**What the exercise asks**
Please give back the listing exactly, without any of its pictures.

*** Opening of Data under study ***

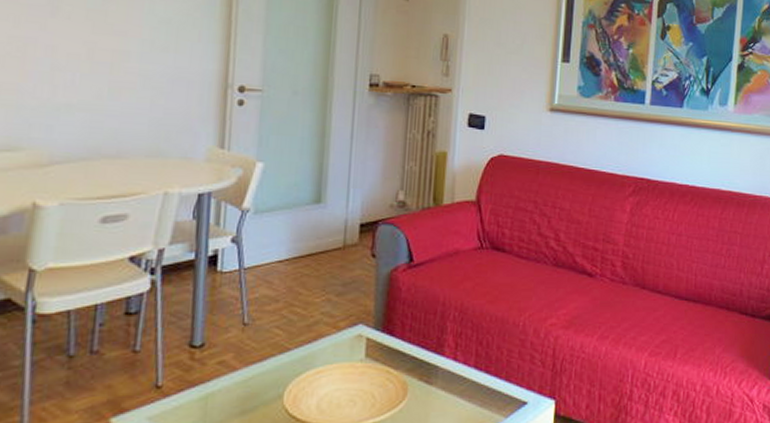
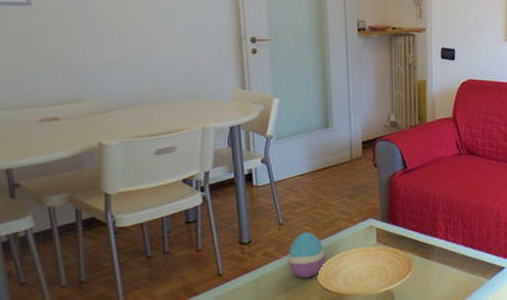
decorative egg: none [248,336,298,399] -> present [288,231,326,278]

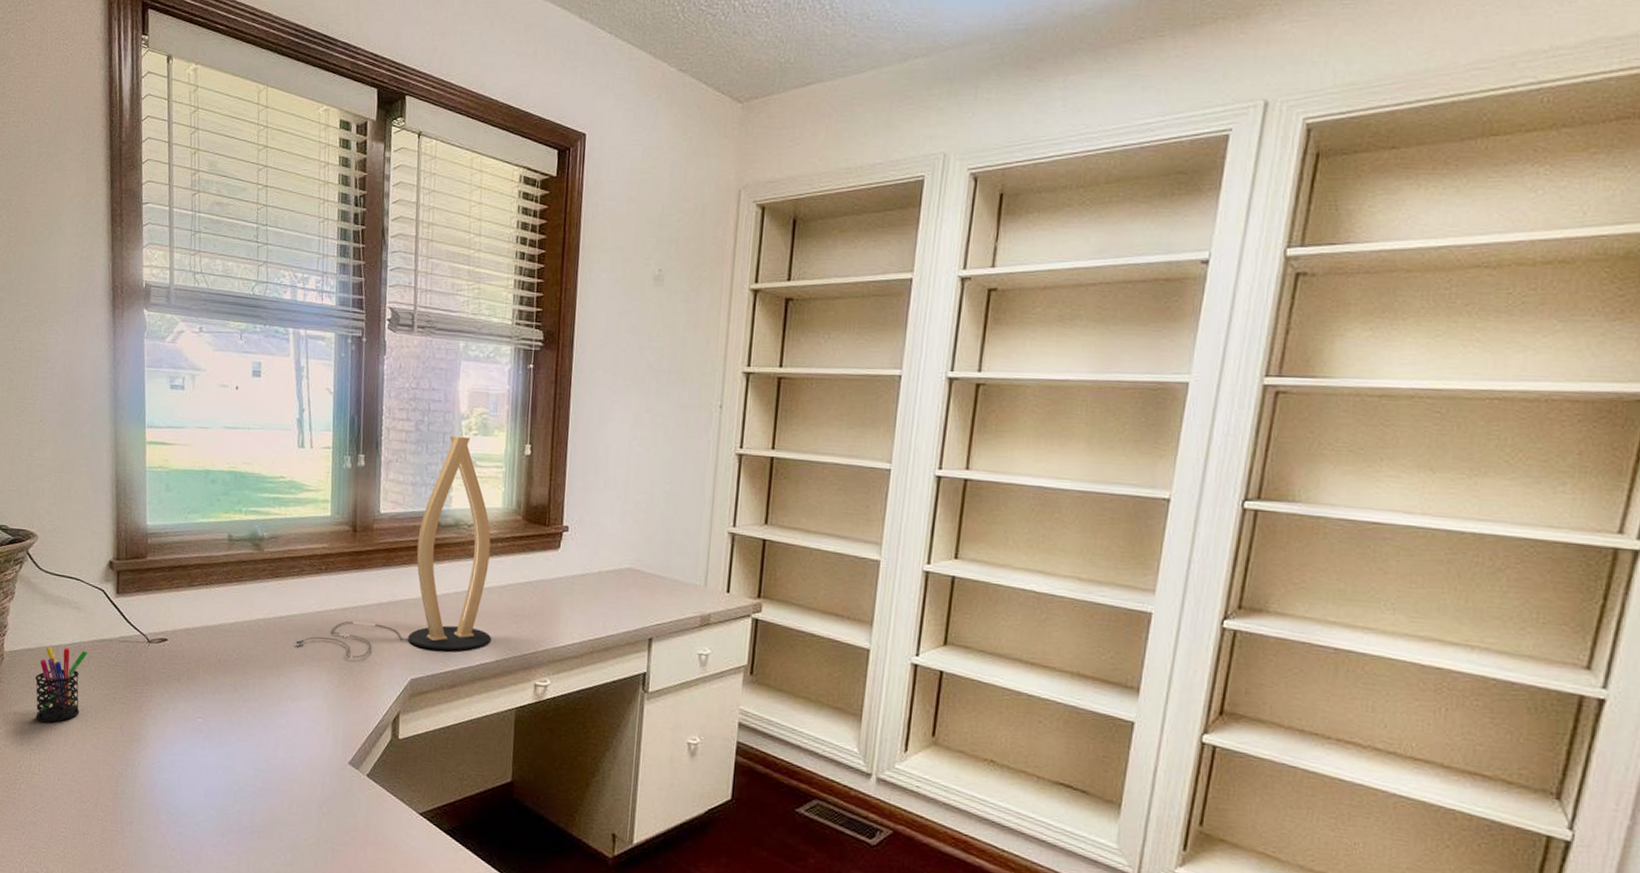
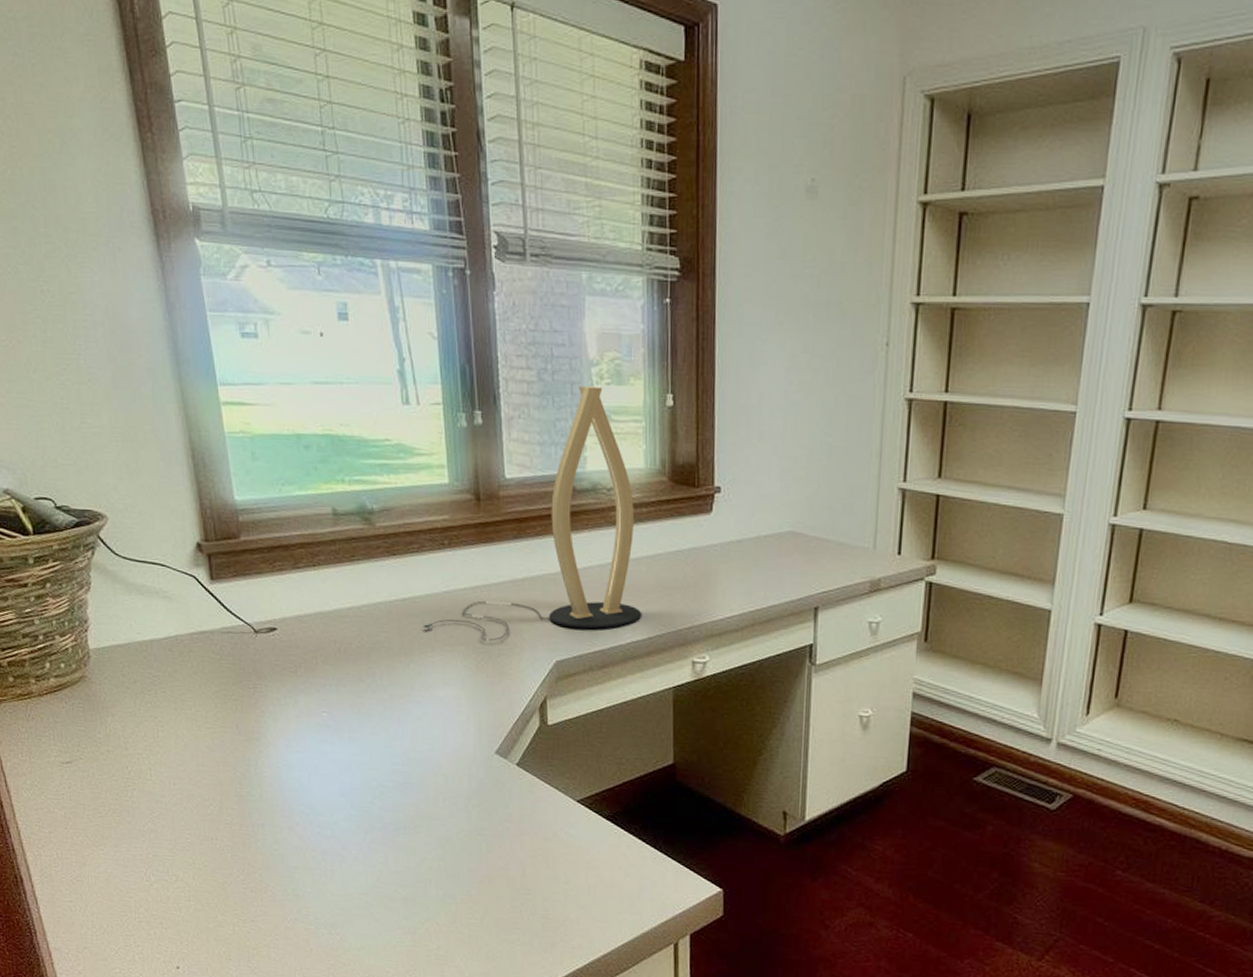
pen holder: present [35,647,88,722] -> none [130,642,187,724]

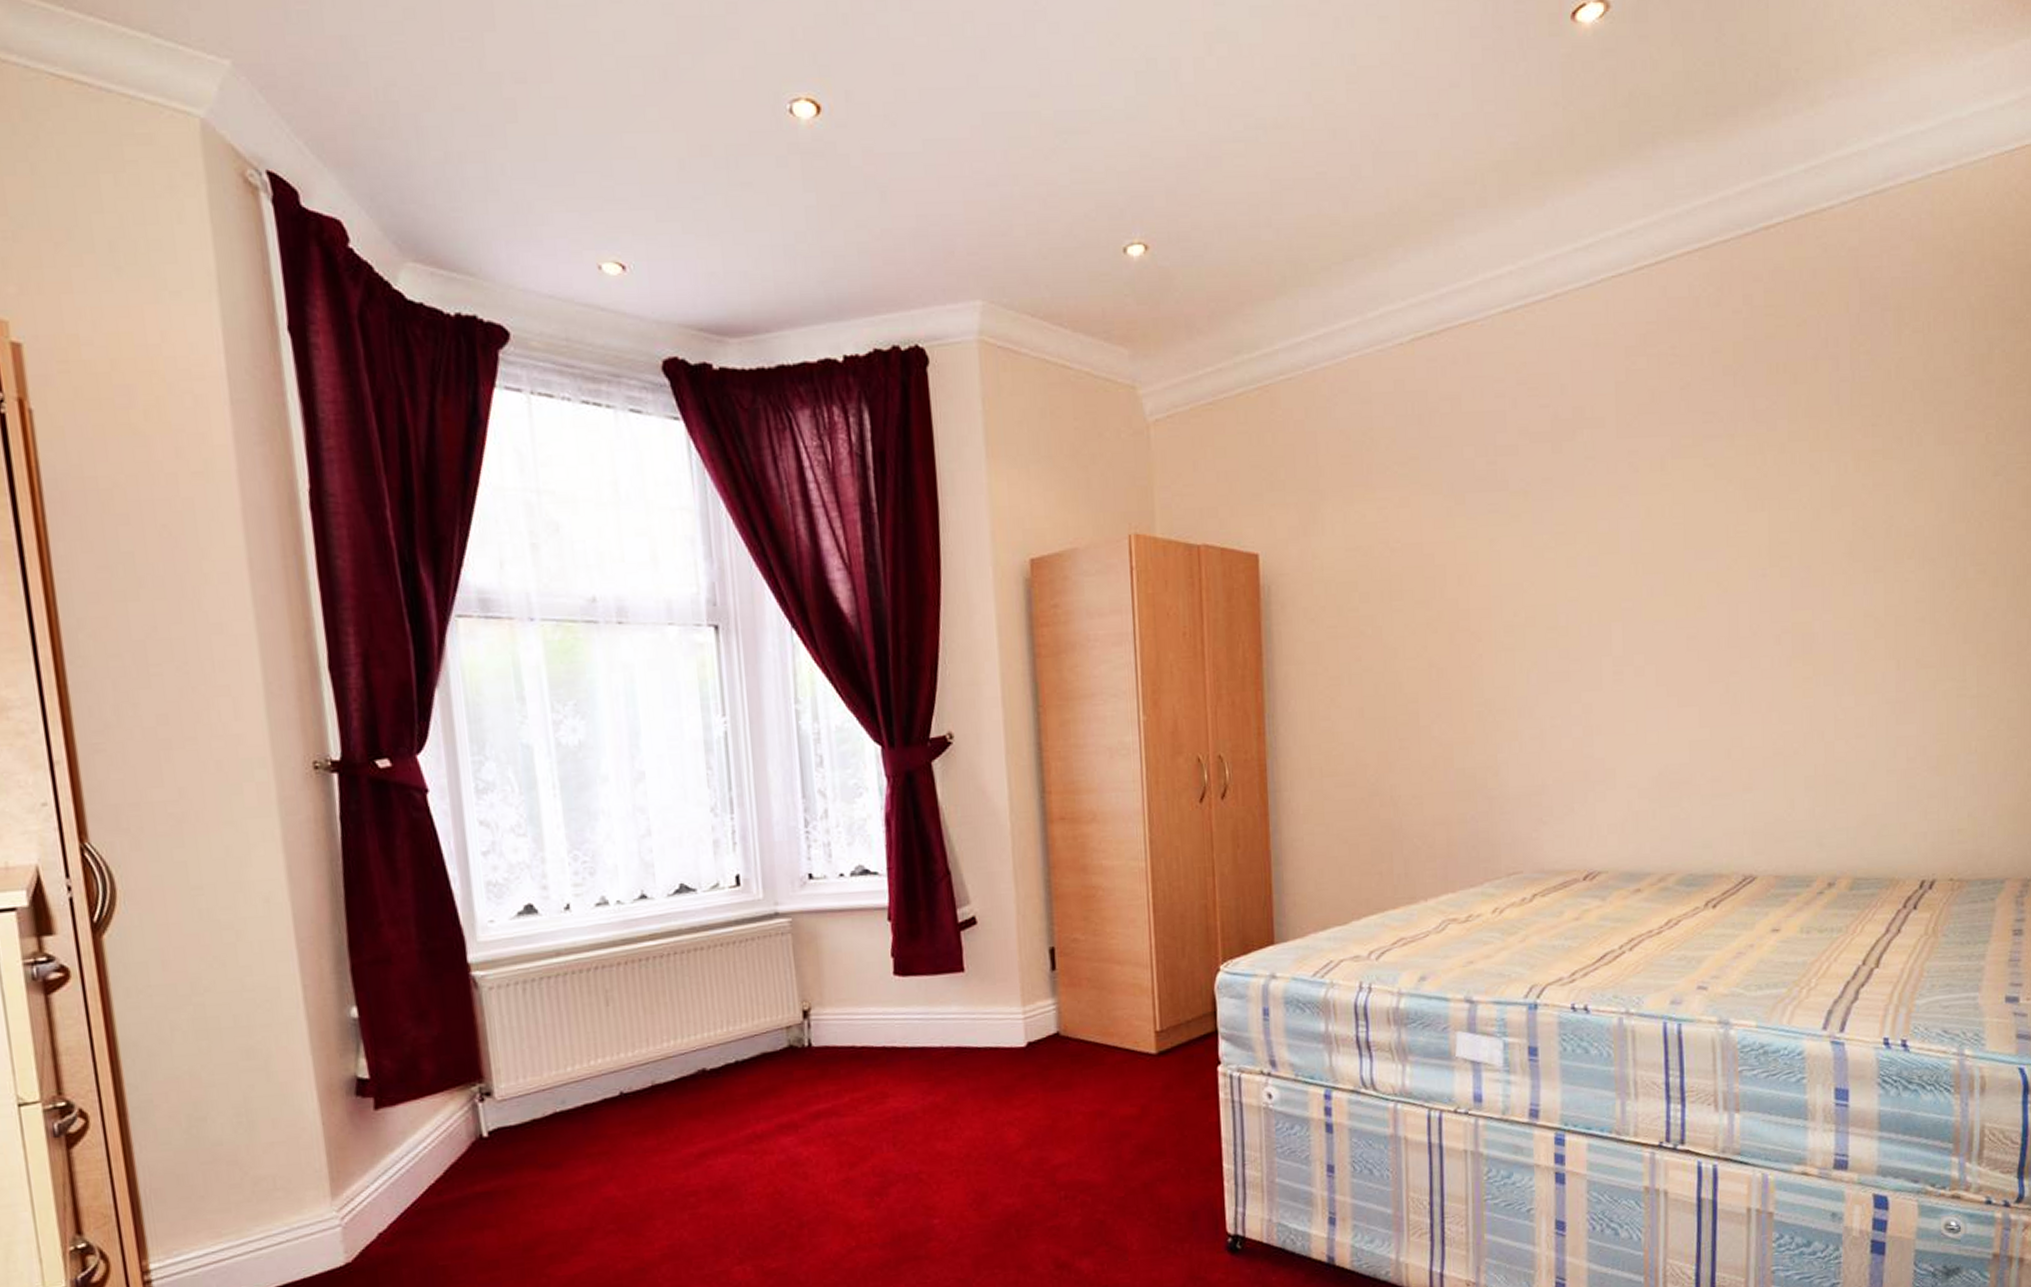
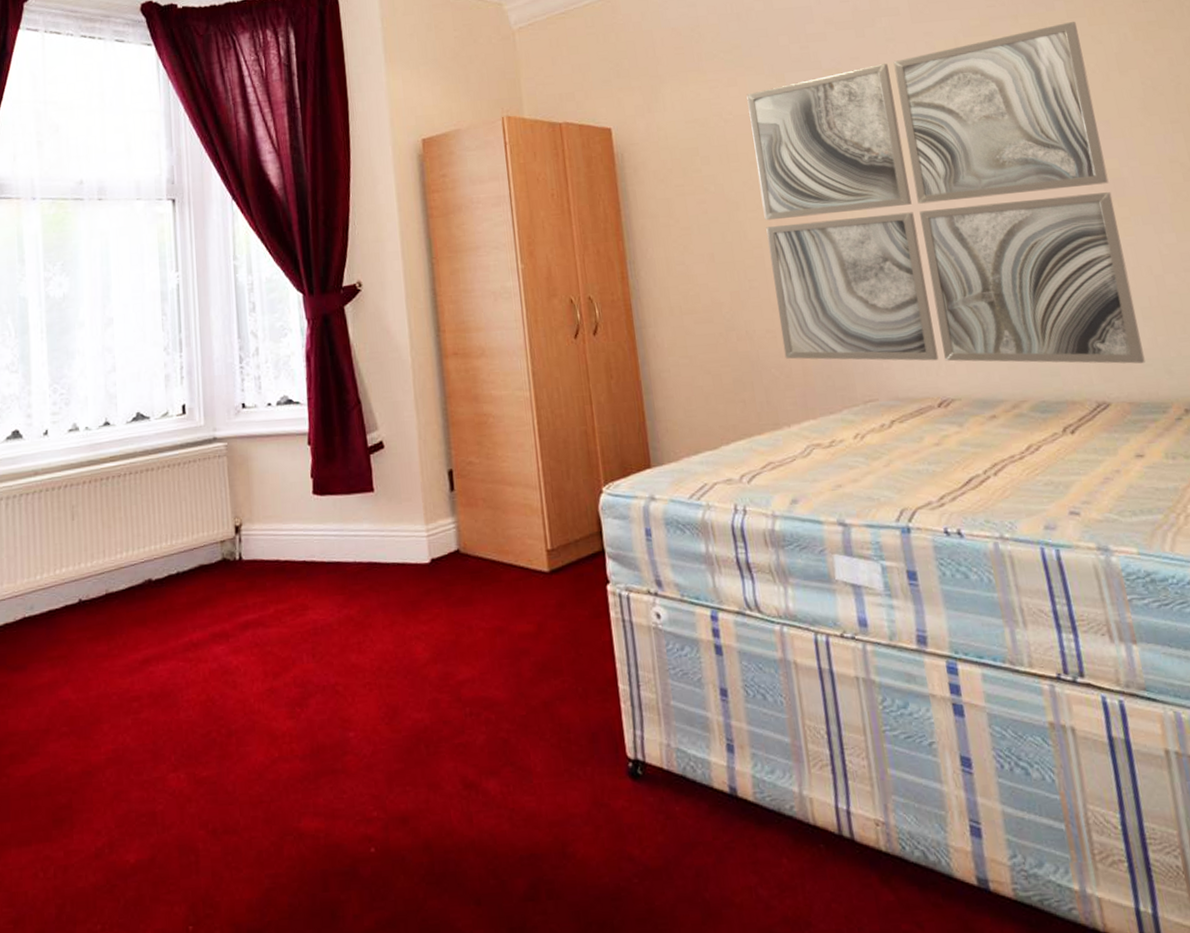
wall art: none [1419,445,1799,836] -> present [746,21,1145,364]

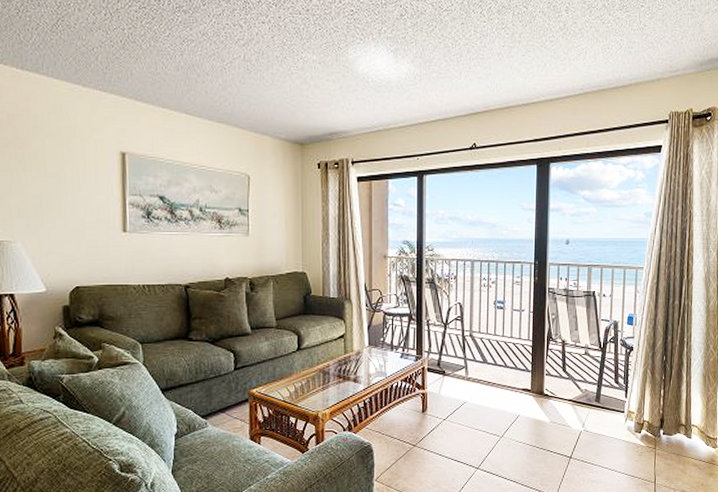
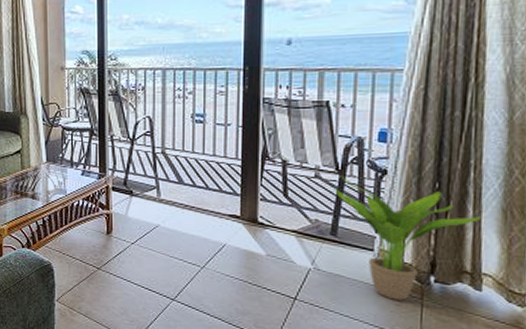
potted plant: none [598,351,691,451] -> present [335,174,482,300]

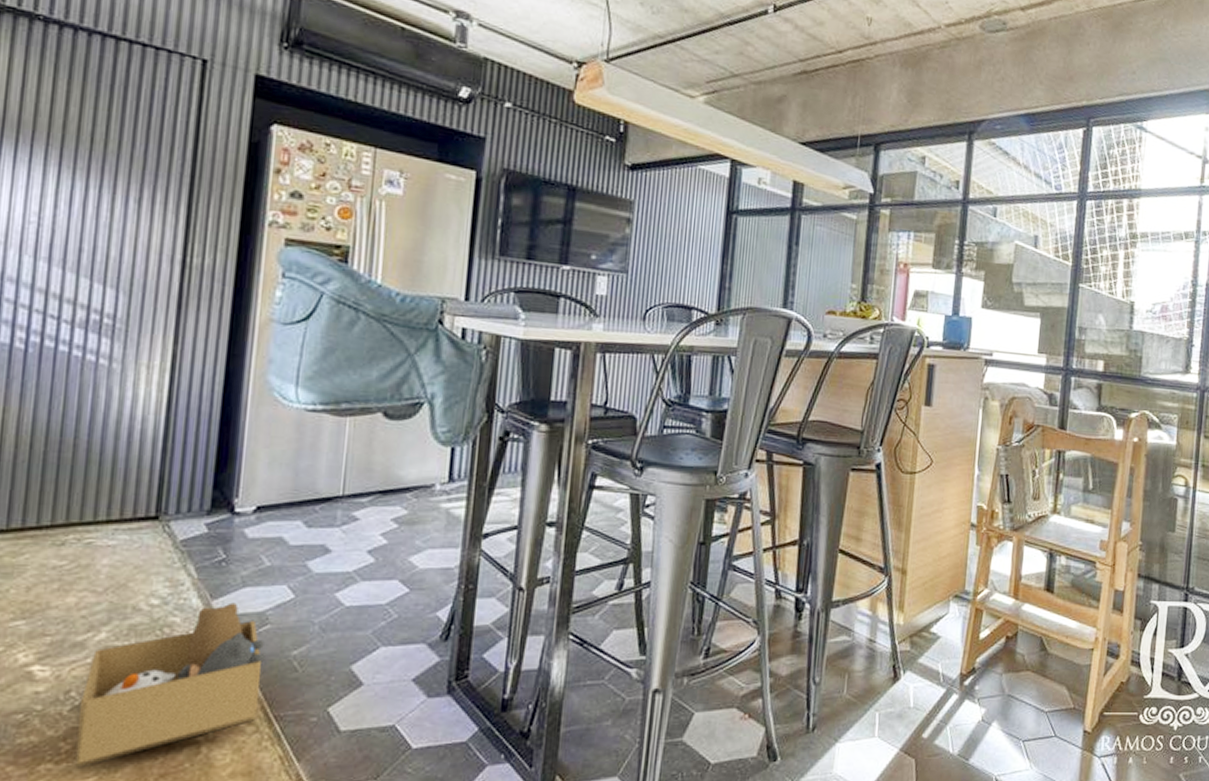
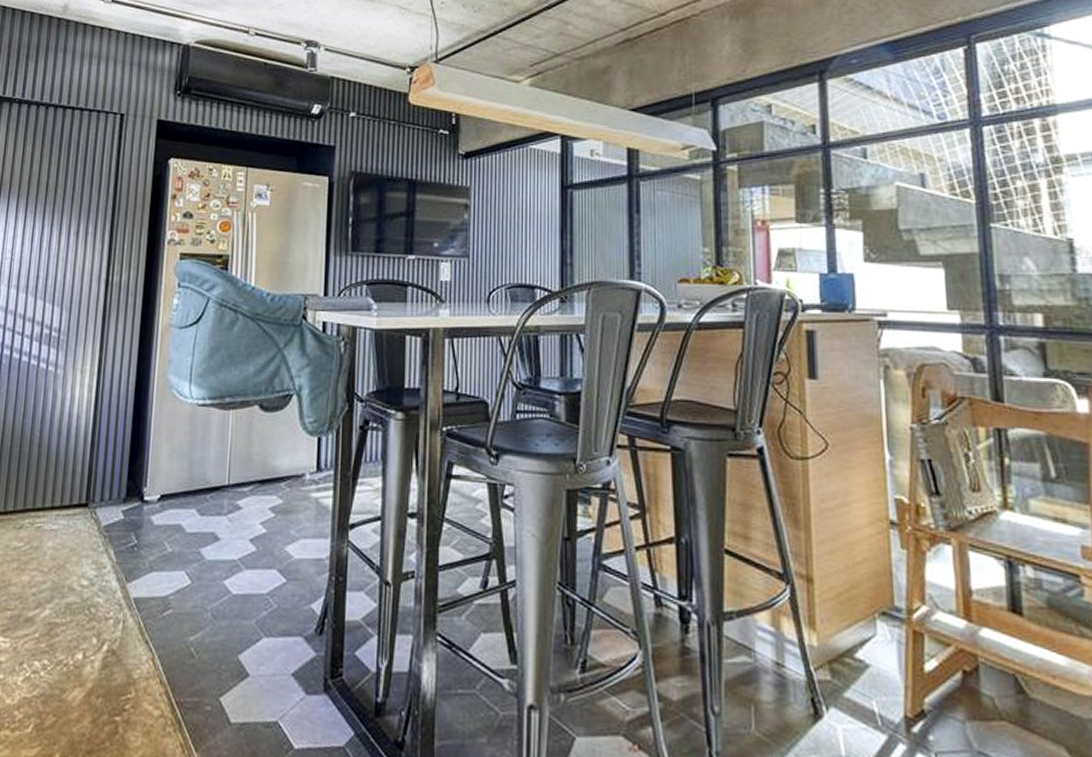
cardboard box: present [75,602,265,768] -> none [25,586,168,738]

*** Close of Data under study ***

**Response box**
decorative egg: none [248,336,298,399] -> present [288,231,326,278]

pen holder: present [35,647,88,722] -> none [130,642,187,724]

wall art: none [1419,445,1799,836] -> present [746,21,1145,364]

potted plant: none [598,351,691,451] -> present [335,174,482,300]

cardboard box: present [75,602,265,768] -> none [25,586,168,738]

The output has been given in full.